I grew up watching MMA. We had a family in our church that was retired military from California and became a police officer in Atlanta so they moved here. We couldn’t afford satellite tv back in those days and he was a big Judo guy and would record the fights on VHS and give them to me. My business partner trains in some sort of jujutsu or something every week. It’s nothing but grappling type. About once a month he has a broken finger or shoulder jacked up or something. He’s my age (45) and I’d hate to see some young punk back him in a corner. If you’d meet him he looks like an average under weight guy. But he will tie you up in a pretzel and having you asking for mommy. He’s showed me a thing or three but it’s just not my thing. The amount of cardio those guys have is amazing.


----------



## BornToHuntAndFish (Mar 20, 2022)

Pimblett not happy with Mark Zuckerberg. 

Molly McCann wins with spinning back elbow KO.  (UK's Meatball Mollie)



ESPN MMA: 

McCann grabs sensational win behind spinning elbow KO 

Sat, March 19, 2022



Gateway Pundit: 

WATCH: UFC Star Paddy Pimblett Challenges ‘Lizard’ Mark Zuckerberg to Fight After His Latest Win, Says He Would ‘Punch His Head In’

March 20, 2022 at 1:20pm


> Pimblett issued the challenge after defeating Rodrigo Vargas at UFC Fight Night: Volkov vs. Aspinall on Saturday night.


----------



## Danuwoa (Mar 20, 2022)

BornToHuntAndFish said:


> Pimblett not happy with Mark Zuckerberg.
> 
> Molly McCann wins with spinning back elbow KO.  (UK's Meatball Mollie)
> 
> ...


I can’t decide what I think about Pimblett.  He kind of seems like a gimmick to me.  He seems like a Conor wannabe.


----------



## Silver Britches (Mar 20, 2022)

bullgator said:


> As fun as it is to watch the big boys go at it, one of my favorites a while back was Uriah Faber. That little surfer dude was fun to watch for a about a year or two.
> I would watch more but I’m not into paying to see it.

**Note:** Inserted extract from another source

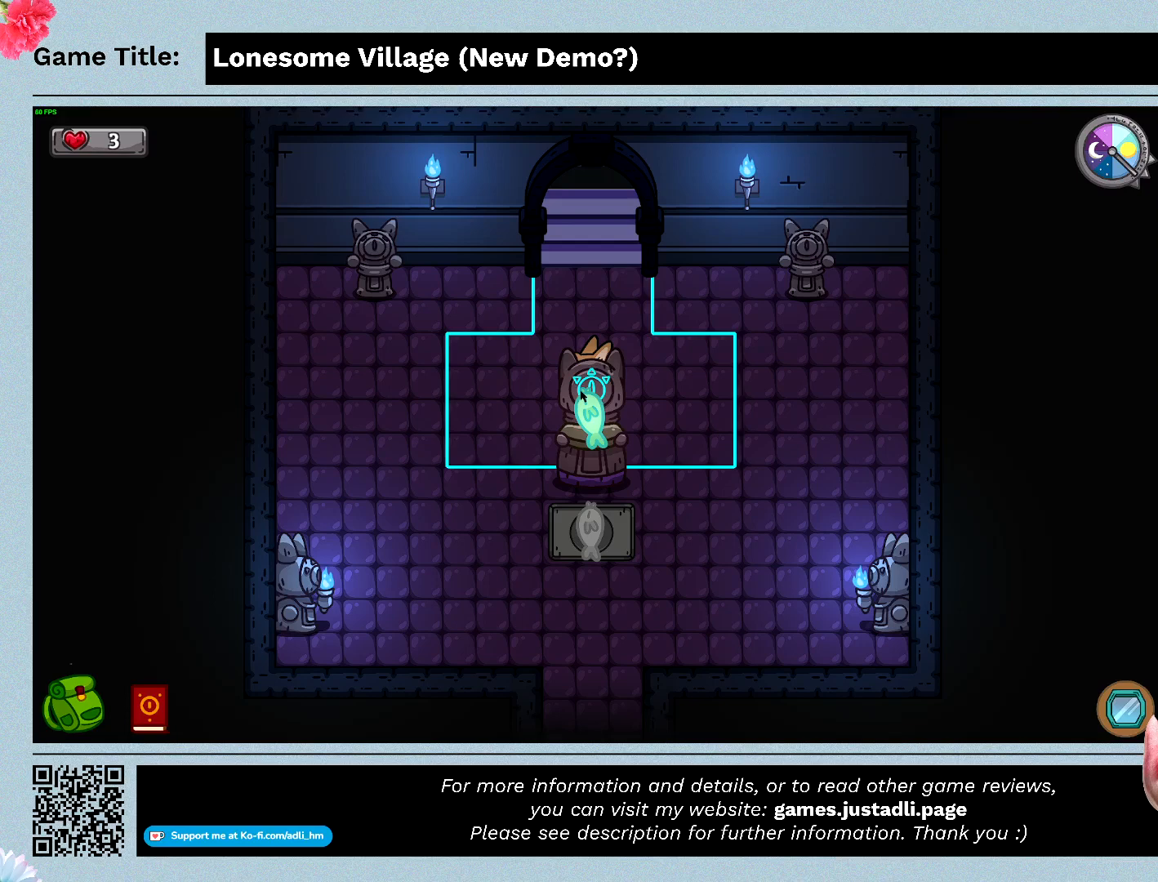
{"keys": ["a"], "mouse": [], "events": []}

I don’t pay for them. if they’re on TV and it looks like it may be a good fight, I’ll watch. Back in the 90s, a few friends and I would pay to watch Mike Tyson or Evander Holyfield fights. Prolly rented maybe 5 during that time. That was some great boxing back in those days. Friday night fights, Tuesday night fights, HBO and Showtime boxing. Great matchups back then.


----------



## BornToHuntAndFish (Mar 20, 2022)

Danuwoa said:


> I can’t decide what I think about Pimblett.  He kind of seems like a gimmick to me.  He seems like a Conor wannabe.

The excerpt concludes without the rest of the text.